Поэтому Блинкен обеспокоен тем, что США могут получить обратный эффект от ударов. Раньше Иран, обладая потенциалом для создания атомного оружия, не делал бомбу. Сейчас они могут пойти на такой шаг, потому что это единственная надёжная гарантия их безопасности. Наконец, впервые в истории Израиль подвергся такой сумме эффективных ударов извне — по пяти военным базам, по штаб-квартире «Моссада», по институту Вейцмана, по центру кибербезопасности, по центральному командованию минобороны, по ядерному объекту в городе Димона в пустыне Негев. Иран показал, что обладает оружием, способным нанести существенный военный ущерб Израилю. Если посмотреть на ситуацию в целом, то выясняется, что Иран серьёзно пострадал, но не проиграл войну. Израиль нанёс чувствительные удары по Ирану, но не выиграл войну. Победил ли Трамп? Это прояснится, когда станет понятно, а сохранил ли Иран возможность обогащения урана.
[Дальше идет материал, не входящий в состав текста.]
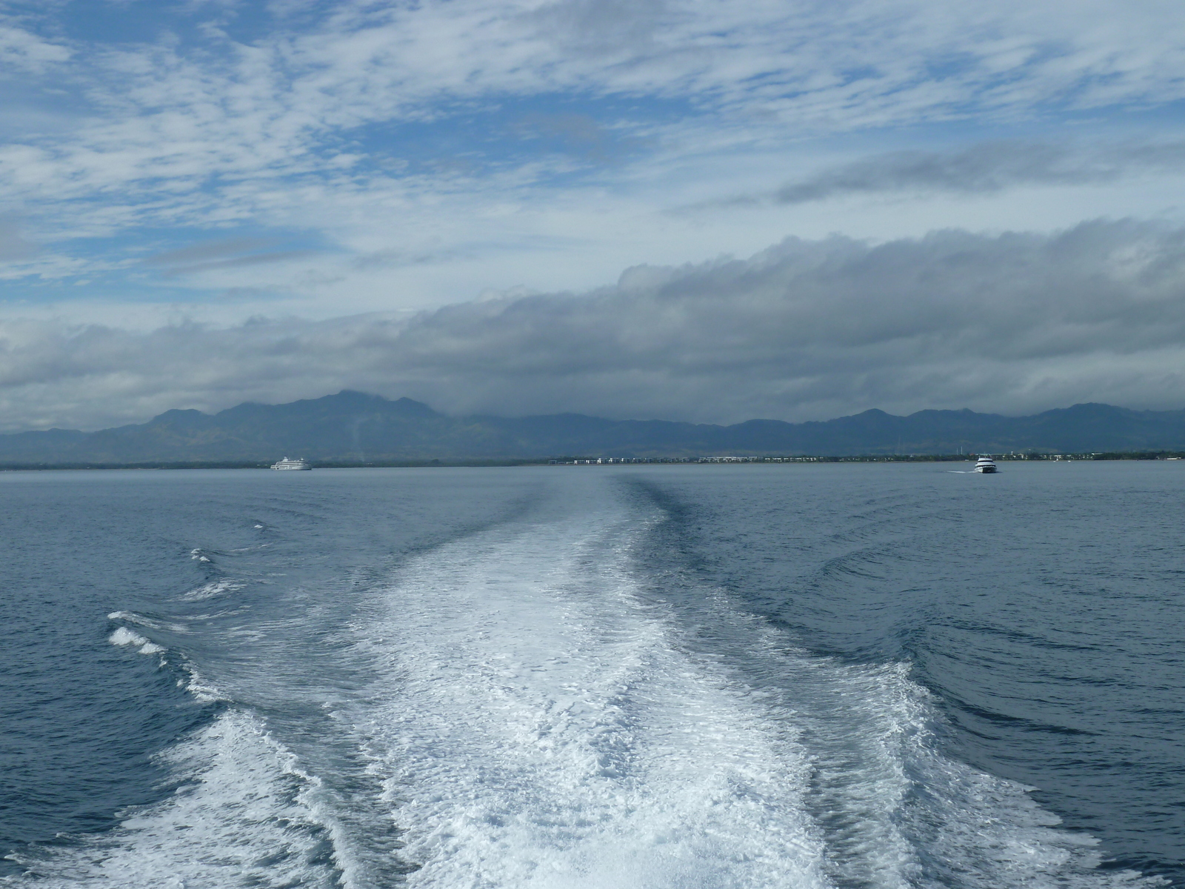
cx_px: 592
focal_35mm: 59
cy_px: 444
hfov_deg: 32.7
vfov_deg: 24.8
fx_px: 2020
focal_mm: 9.7
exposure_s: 1/800
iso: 80
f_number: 5.6
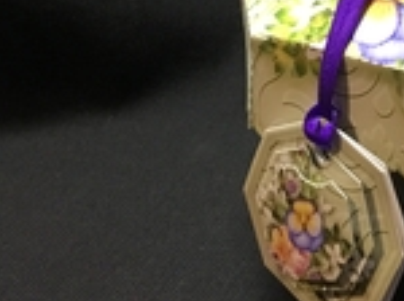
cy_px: 23
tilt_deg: -16.6
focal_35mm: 93
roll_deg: +2.3
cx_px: 442
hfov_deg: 20.2
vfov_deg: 15.6
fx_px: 1084
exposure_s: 1/33
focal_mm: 3.3
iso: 200
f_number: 2.4
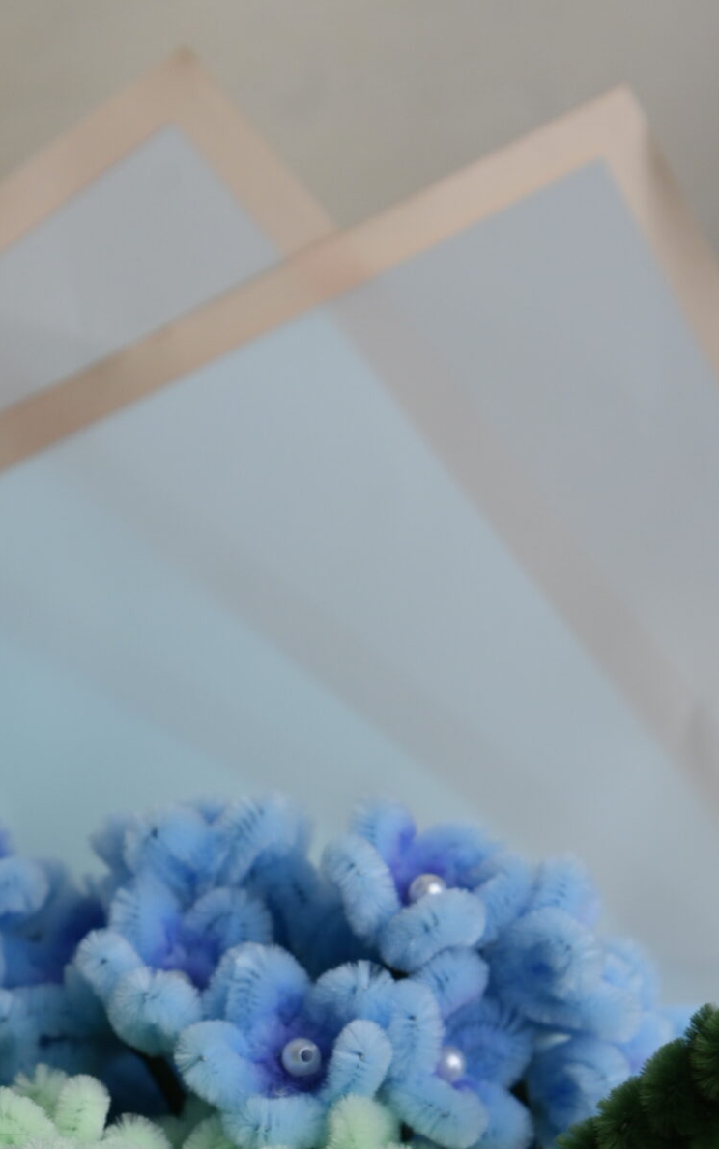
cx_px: 127
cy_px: 1079
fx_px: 5360
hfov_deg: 7.7
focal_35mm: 171
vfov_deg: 12.1
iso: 400
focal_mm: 78
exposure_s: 1/125
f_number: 5.6
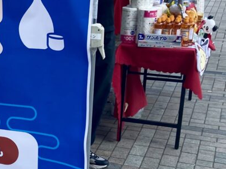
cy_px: 96
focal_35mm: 89
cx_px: -102
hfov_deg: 19.5
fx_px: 581
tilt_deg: -15.4
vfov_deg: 16.6
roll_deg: -0.2
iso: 20
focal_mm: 3.99
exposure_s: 1/122
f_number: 1.8
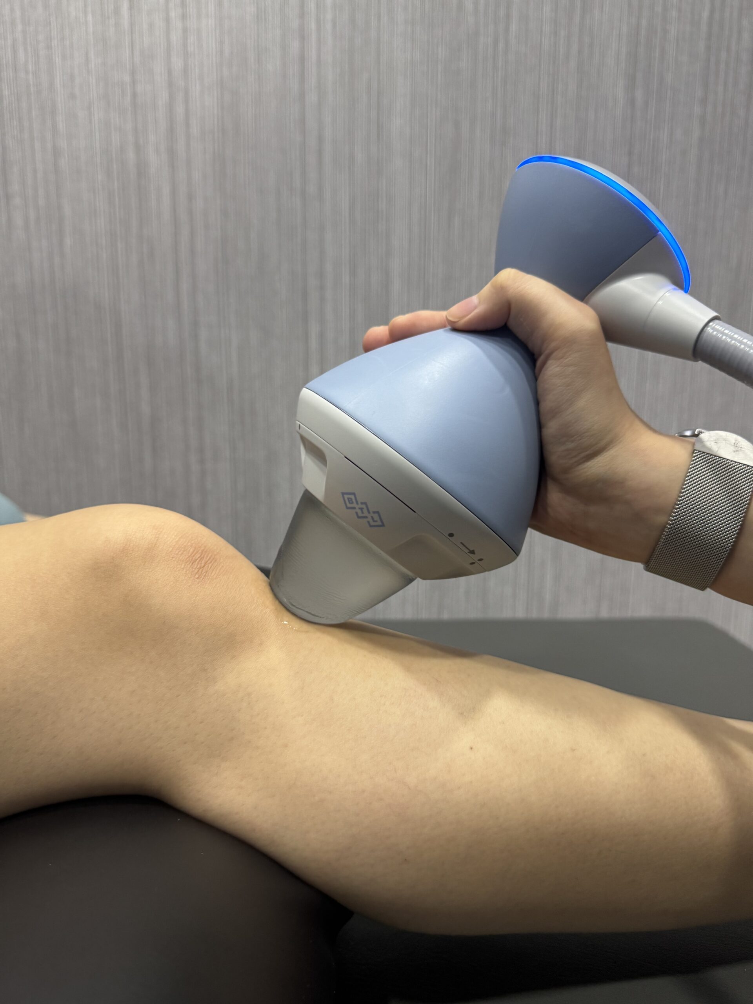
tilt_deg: -10.9
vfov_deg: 71.6
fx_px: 696
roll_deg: -1.0
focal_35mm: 24
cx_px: 376
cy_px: 502
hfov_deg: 56.8
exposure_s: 1/50
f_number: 1.78
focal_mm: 6.76
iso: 250
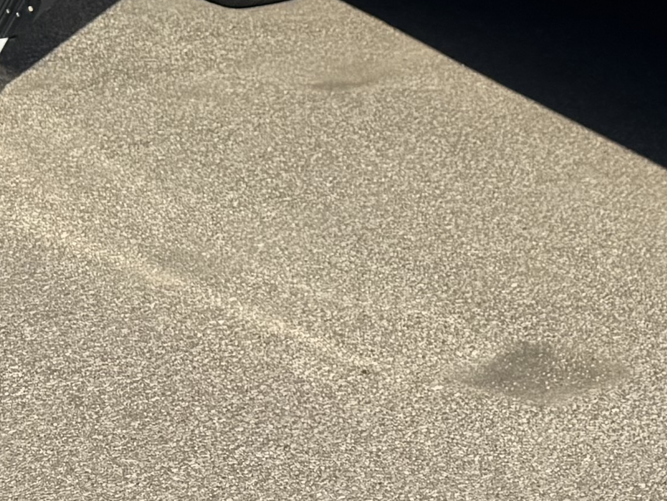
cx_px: 1318
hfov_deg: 14.0
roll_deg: -0.2
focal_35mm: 120
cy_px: -581
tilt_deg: -2.6
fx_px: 2313
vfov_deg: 11.0
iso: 80
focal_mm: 6.76
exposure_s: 1/5348
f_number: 1.78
— Тегеран обещал перекрыть Ормузский пролив, если Вашингтон с Тель-Авивом не угомонятся. Иран на это способен?
Технически они на это способны. Достаточно затопить два танкера, даже пустых для того, чтобы ограничить там судоходство. Но я вам должен сказать, что на уровне политического руководства Ирана таких заявлений сделано не было, лишь слова на уровне отдельных иранских депутатов, средств массовой информации, политиков, которые, скорее, были сигналами американцам и Израилю, что, если дело дойдёт до очень широкой военной операции, то Иран рассматривает такую возможность в принципе.
Мы должны понимать, что закрытие Ормузского пролива это — прекращение поступления 20% нефти и сжиженного газа на мировые рынки. 20% это — очень много. Это вызвало бы колоссальный нефтяной шок. Если бы Тегеран пошёл по этому пути, то, вероятно, были бы предприняты американцами попытки разблокировать пролив, а это уже эскалация. Не просто удары крылатыми ракетами, сколько их там было, и тремя бомбами по ядерному центру, это уже военные действия на море. А где на море, там и суша.
Думаю, Иран в такой войне не заинтересован, потому что можно, конечно, говорить о том, что она невыгодна и Соединённым Штатам, но Иран, вероятно, не хотел бы такой развёрнутой войны с США с учётом их военной машины. Поэтому, скажем так: у Ирана есть гипотетическая возможность перекрыть Ормузский пролив в крайней для него ситуации. Я бы сказал, что это уже один из последних его козырей для того, чтобы остановить возможную внешнюю агрессию, которая будет касаться его собственной территории. Если такой угрозы для территории Ирана не будет, они воздержатся от столь радикальных действий.